A word-for-word copy of the entries, with the images left out, is what you should write.

++++ ENTRIES PROVIDED

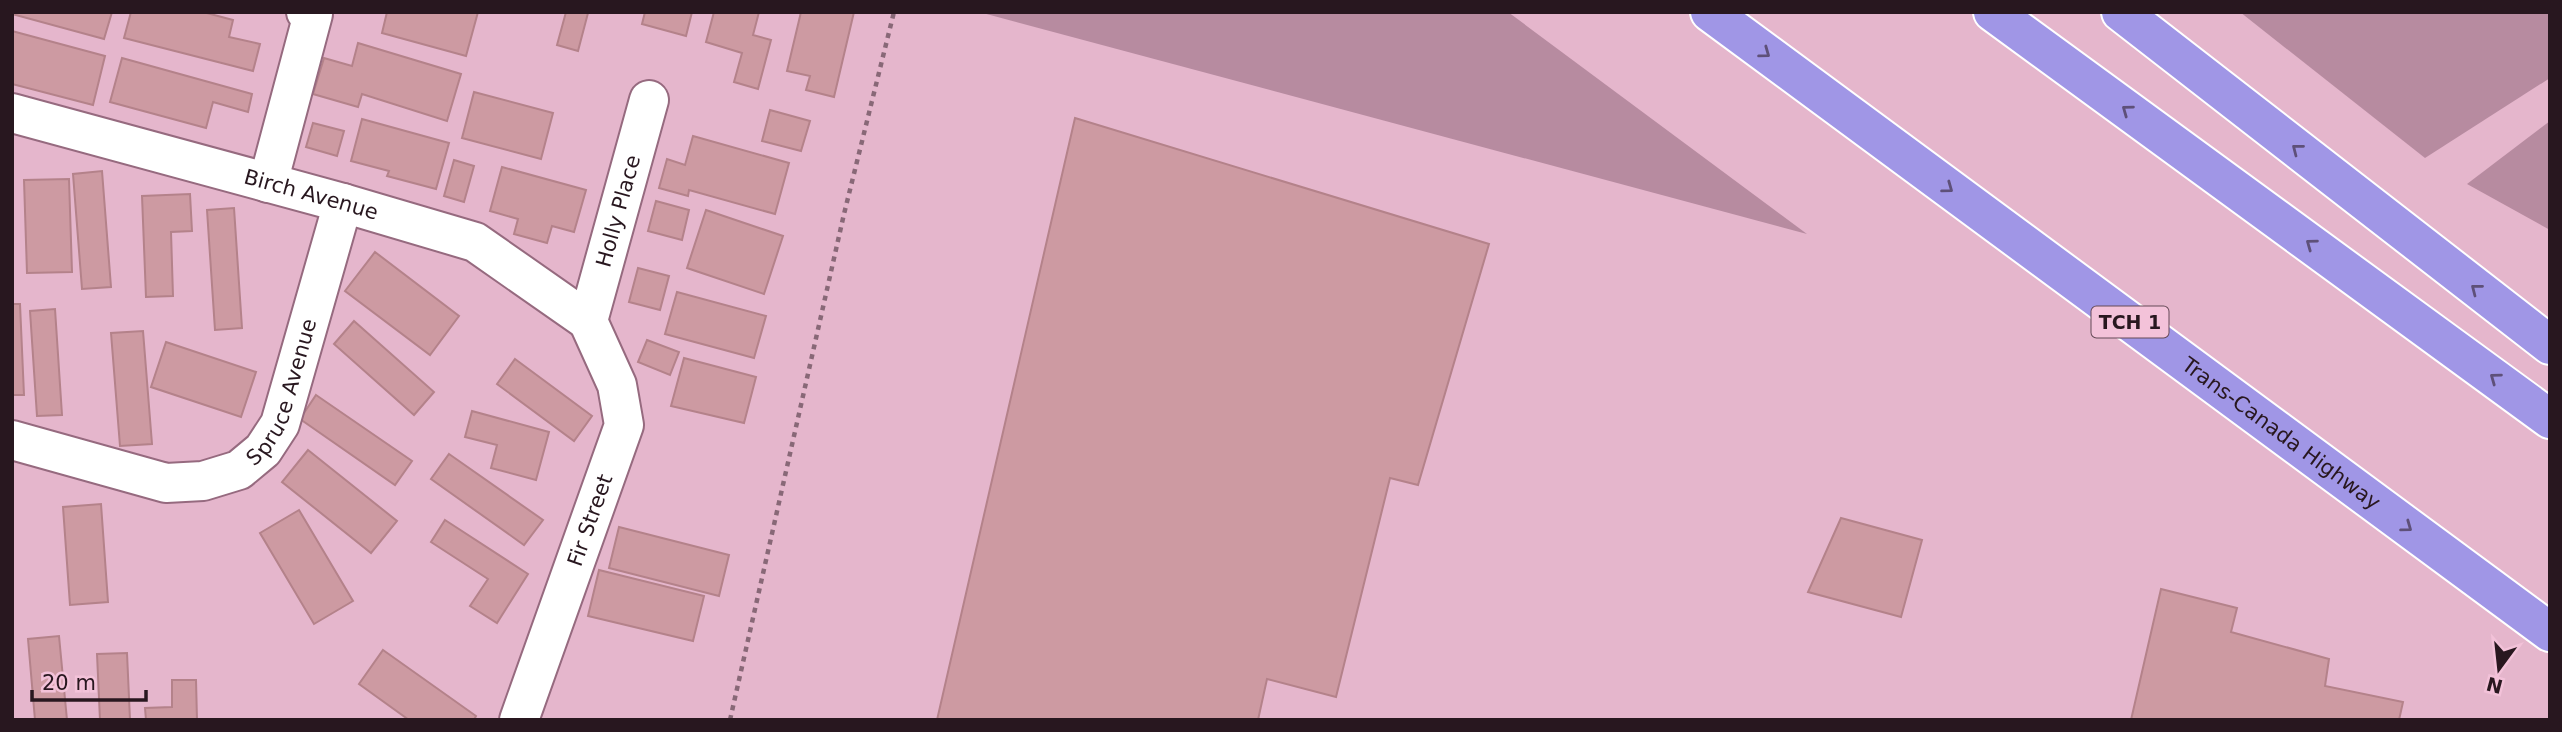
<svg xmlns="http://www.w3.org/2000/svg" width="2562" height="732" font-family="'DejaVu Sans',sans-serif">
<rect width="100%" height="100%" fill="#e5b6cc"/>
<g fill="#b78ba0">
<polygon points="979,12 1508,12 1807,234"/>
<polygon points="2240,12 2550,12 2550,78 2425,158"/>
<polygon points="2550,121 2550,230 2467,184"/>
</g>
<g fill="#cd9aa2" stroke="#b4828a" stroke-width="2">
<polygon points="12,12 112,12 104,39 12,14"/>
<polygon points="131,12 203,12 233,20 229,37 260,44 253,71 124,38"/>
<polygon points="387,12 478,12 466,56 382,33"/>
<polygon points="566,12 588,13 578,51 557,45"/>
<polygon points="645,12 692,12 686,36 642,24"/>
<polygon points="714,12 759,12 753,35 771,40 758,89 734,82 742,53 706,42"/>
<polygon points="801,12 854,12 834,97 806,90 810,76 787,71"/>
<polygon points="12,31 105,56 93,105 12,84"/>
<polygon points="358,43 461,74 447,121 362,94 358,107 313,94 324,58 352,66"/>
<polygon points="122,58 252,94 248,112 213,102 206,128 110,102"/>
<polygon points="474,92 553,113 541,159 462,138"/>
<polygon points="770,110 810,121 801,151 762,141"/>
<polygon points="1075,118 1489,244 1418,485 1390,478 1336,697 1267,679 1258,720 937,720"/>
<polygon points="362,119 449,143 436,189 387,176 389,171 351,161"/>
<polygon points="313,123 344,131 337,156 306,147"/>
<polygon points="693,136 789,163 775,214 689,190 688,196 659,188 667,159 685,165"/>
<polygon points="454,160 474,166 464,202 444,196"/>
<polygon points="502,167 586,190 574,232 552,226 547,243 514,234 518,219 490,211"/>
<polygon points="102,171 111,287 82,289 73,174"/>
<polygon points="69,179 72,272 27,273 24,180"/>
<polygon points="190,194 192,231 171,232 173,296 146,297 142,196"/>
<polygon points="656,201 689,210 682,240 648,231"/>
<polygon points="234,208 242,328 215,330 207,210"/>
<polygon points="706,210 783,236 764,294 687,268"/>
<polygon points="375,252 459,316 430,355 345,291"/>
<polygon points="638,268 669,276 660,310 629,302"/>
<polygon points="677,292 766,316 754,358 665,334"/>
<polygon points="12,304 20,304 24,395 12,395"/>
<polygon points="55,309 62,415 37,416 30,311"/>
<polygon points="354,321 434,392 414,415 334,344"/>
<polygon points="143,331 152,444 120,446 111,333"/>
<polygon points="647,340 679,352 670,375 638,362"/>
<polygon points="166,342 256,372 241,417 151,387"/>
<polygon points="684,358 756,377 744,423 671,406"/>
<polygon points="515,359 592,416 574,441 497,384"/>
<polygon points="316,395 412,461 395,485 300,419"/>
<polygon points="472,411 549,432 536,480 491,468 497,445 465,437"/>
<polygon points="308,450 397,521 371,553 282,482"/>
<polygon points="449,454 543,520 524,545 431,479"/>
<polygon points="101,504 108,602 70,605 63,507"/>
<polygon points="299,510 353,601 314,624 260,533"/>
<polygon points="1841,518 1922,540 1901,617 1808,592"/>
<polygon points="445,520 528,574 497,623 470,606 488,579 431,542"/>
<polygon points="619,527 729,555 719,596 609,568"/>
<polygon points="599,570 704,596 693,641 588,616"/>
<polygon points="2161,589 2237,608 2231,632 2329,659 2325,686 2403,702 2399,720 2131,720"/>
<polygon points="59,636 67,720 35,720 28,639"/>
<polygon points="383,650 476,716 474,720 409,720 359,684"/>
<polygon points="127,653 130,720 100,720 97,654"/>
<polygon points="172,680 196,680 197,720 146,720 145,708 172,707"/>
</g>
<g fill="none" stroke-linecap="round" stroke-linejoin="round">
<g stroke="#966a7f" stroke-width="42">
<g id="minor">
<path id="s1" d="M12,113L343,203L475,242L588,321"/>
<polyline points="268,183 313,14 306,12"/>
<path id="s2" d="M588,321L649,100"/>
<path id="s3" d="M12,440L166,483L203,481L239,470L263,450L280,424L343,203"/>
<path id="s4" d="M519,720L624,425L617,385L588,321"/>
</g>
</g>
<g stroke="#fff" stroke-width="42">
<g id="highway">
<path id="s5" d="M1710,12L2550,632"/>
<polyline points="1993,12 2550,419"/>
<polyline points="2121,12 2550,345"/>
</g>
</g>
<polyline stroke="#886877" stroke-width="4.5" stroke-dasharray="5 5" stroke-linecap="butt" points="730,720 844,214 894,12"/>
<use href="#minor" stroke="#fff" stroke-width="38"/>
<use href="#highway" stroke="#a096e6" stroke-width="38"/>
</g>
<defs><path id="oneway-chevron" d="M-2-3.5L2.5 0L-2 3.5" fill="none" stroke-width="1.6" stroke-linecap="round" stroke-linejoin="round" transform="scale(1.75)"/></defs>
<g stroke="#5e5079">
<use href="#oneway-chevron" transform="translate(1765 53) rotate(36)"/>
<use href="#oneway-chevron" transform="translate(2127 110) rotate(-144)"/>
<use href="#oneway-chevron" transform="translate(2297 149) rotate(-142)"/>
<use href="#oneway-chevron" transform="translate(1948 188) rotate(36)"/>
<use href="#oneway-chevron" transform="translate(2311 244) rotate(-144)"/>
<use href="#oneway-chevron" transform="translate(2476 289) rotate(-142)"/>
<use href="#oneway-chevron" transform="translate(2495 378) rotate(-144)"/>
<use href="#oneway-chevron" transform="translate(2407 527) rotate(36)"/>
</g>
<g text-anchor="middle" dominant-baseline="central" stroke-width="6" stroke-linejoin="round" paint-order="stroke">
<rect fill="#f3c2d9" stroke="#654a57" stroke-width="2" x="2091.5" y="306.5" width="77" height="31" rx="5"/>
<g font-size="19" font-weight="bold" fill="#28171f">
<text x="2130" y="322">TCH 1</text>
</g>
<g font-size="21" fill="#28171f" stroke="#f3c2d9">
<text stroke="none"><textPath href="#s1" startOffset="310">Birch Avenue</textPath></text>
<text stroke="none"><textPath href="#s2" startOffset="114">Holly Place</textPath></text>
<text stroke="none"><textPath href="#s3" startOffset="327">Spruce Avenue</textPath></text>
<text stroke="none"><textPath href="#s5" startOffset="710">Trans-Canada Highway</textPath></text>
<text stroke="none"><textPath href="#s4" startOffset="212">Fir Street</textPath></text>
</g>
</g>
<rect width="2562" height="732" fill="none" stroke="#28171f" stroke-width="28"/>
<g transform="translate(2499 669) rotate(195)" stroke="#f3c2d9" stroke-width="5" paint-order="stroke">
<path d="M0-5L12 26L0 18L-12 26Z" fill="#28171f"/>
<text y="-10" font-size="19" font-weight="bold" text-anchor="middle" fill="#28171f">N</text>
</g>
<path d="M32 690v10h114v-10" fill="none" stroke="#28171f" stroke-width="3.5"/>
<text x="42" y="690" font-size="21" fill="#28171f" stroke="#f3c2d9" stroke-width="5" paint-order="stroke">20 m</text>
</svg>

++++++++

→ OUTPUT FOR THIS TASK:
<svg xmlns="http://www.w3.org/2000/svg" width="2562" height="732" font-family="'DejaVu Sans',sans-serif">
<rect width="100%" height="100%" fill="#e5b6cc"/>
<g fill="#b78ba0">
<polygon points="979,12 1508,12 1807,234"/>
<polygon points="2240,12 2550,12 2550,78 2425,158"/>
<polygon points="2550,121 2550,230 2467,184"/>
</g>
<g fill="#cd9aa2" stroke="#b4828a" stroke-width="2">
<polygon points="12,12 112,12 104,39 12,14"/>
<polygon points="131,12 203,12 233,20 229,37 260,44 253,71 124,38"/>
<polygon points="387,12 478,12 466,56 382,33"/>
<polygon points="566,12 588,13 578,51 557,45"/>
<polygon points="645,12 692,12 686,36 642,24"/>
<polygon points="714,12 759,12 753,35 771,40 758,89 734,82 742,53 706,42"/>
<polygon points="801,12 854,12 834,97 806,90 810,76 787,71"/>
<polygon points="12,31 105,56 93,105 12,84"/>
<polygon points="358,43 461,74 447,121 362,94 358,107 313,94 324,58 352,66"/>
<polygon points="122,58 252,94 248,112 213,102 206,128 110,102"/>
<polygon points="474,92 553,113 541,159 462,138"/>
<polygon points="770,110 810,121 801,151 762,141"/>
<polygon points="1075,118 1489,244 1418,485 1390,478 1336,697 1267,679 1258,720 937,720"/>
<polygon points="362,119 449,143 436,189 387,176 389,171 351,161"/>
<polygon points="313,123 344,131 337,156 306,147"/>
<polygon points="693,136 789,163 775,214 689,190 688,196 659,188 667,159 685,165"/>
<polygon points="454,160 474,166 464,202 444,196"/>
<polygon points="502,167 586,190 574,232 552,226 547,243 514,234 518,219 490,211"/>
<polygon points="102,171 111,287 82,289 73,174"/>
<polygon points="69,179 72,272 27,273 24,180"/>
<polygon points="190,194 192,231 171,232 173,296 146,297 142,196"/>
<polygon points="656,201 689,210 682,240 648,231"/>
<polygon points="234,208 242,328 215,330 207,210"/>
<polygon points="706,210 783,236 764,294 687,268"/>
<polygon points="375,252 459,316 430,355 345,291"/>
<polygon points="638,268 669,276 660,310 629,302"/>
<polygon points="677,292 766,316 754,358 665,334"/>
<polygon points="12,304 20,304 24,395 12,395"/>
<polygon points="55,309 62,415 37,416 30,311"/>
<polygon points="354,321 434,392 414,415 334,344"/>
<polygon points="143,331 152,444 120,446 111,333"/>
<polygon points="647,340 679,352 670,375 638,362"/>
<polygon points="166,342 256,372 241,417 151,387"/>
<polygon points="684,358 756,377 744,423 671,406"/>
<polygon points="515,359 592,416 574,441 497,384"/>
<polygon points="316,395 412,461 395,485 300,419"/>
<polygon points="472,411 549,432 536,480 491,468 497,445 465,437"/>
<polygon points="308,450 397,521 371,553 282,482"/>
<polygon points="449,454 543,520 524,545 431,479"/>
<polygon points="101,504 108,602 70,605 63,507"/>
<polygon points="299,510 353,601 314,624 260,533"/>
<polygon points="1841,518 1922,540 1901,617 1808,592"/>
<polygon points="445,520 528,574 497,623 470,606 488,579 431,542"/>
<polygon points="619,527 729,555 719,596 609,568"/>
<polygon points="599,570 704,596 693,641 588,616"/>
<polygon points="2161,589 2237,608 2231,632 2329,659 2325,686 2403,702 2399,720 2131,720"/>
<polygon points="59,636 67,720 35,720 28,639"/>
<polygon points="383,650 476,716 474,720 409,720 359,684"/>
<polygon points="127,653 130,720 100,720 97,654"/>
<polygon points="172,680 196,680 197,720 146,720 145,708 172,707"/>
</g>
<g fill="none" stroke-linecap="round" stroke-linejoin="round">
<g stroke="#966a7f" stroke-width="42">
<g id="minor">
<path id="s1" d="M12,113L343,203L475,242L588,321"/>
<polyline points="268,183 313,14 306,12"/>
<path id="s2" d="M588,321L649,100"/>
<path id="s3" d="M12,440L166,483L203,481L239,470L263,450L280,424L343,203"/>
<path id="s4" d="M519,720L624,425L617,385L588,321"/>
</g>
</g>
<g stroke="#fff" stroke-width="42">
<g id="highway">
<path id="s5" d="M1710,12L2550,632"/>
<polyline points="1993,12 2550,419"/>
<polyline points="2121,12 2550,345"/>
</g>
</g>
<polyline stroke="#886877" stroke-width="4.5" stroke-dasharray="5 5" stroke-linecap="butt" points="730,720 844,214 894,12"/>
<use href="#minor" stroke="#fff" stroke-width="38"/>
<use href="#highway" stroke="#a096e6" stroke-width="38"/>
</g>
<defs><path id="oneway-chevron" d="M-2-3.5L2.5 0L-2 3.5" fill="none" stroke-width="1.6" stroke-linecap="round" stroke-linejoin="round" transform="scale(1.75)"/></defs>
<g stroke="#5e5079">
<use href="#oneway-chevron" transform="translate(1765 53) rotate(36)"/>
<use href="#oneway-chevron" transform="translate(2127 110) rotate(-144)"/>
<use href="#oneway-chevron" transform="translate(2297 149) rotate(-142)"/>
<use href="#oneway-chevron" transform="translate(1948 188) rotate(36)"/>
<use href="#oneway-chevron" transform="translate(2311 244) rotate(-144)"/>
<use href="#oneway-chevron" transform="translate(2476 289) rotate(-142)"/>
<use href="#oneway-chevron" transform="translate(2495 378) rotate(-144)"/>
<use href="#oneway-chevron" transform="translate(2407 527) rotate(36)"/>
</g>
<g text-anchor="middle" dominant-baseline="central" stroke-width="6" stroke-linejoin="round" paint-order="stroke">
<rect fill="#f3c2d9" stroke="#654a57" stroke-width="2" x="2091.5" y="306.5" width="77" height="31" rx="5"/>
<g font-size="19" font-weight="bold" fill="#28171f">
<text x="2130" y="322">TCH 1</text>
</g>
<g font-size="21" fill="#28171f" stroke="#f3c2d9">
<text stroke="none"><textPath href="#s1" startOffset="310">Birch Avenue</textPath></text>
<text stroke="none"><textPath href="#s2" startOffset="114">Holly Place</textPath></text>
<text stroke="none"><textPath href="#s3" startOffset="327">Spruce Avenue</textPath></text>
<text stroke="none"><textPath href="#s5" startOffset="710">Trans-Canada Highway</textPath></text>
<text stroke="none"><textPath href="#s4" startOffset="212">Fir Street</textPath></text>
</g>
</g>
<rect width="2562" height="732" fill="none" stroke="#28171f" stroke-width="28"/>
<g transform="translate(2499 669) rotate(195)" stroke="#f3c2d9" stroke-width="5" paint-order="stroke">
<path d="M0-5L12 26L0 18L-12 26Z" fill="#28171f"/>
<text y="-10" font-size="19" font-weight="bold" text-anchor="middle" fill="#28171f">N</text>
</g>
<path d="M32 690v10h114v-10" fill="none" stroke="#28171f" stroke-width="3.5"/>
<text x="42" y="690" font-size="21" fill="#28171f" stroke="#f3c2d9" stroke-width="5" paint-order="stroke">20 m</text>
</svg>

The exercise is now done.